[Dataset entries]

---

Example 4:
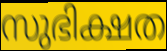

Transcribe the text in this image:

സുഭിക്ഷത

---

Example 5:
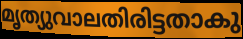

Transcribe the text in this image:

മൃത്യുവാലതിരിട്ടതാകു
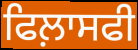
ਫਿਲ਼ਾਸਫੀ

--

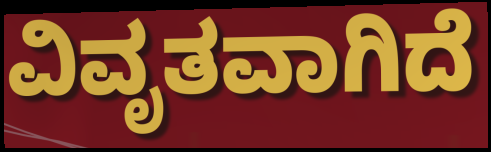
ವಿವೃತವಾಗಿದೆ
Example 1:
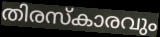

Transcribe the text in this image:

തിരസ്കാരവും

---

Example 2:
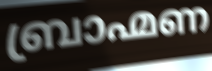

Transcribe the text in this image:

Written task: Gather every line from the rows above that contains the string "Example", and list them. Case matters.

Answer to the exercise:
Example 4:
Example 5:
Example 1:
Example 2:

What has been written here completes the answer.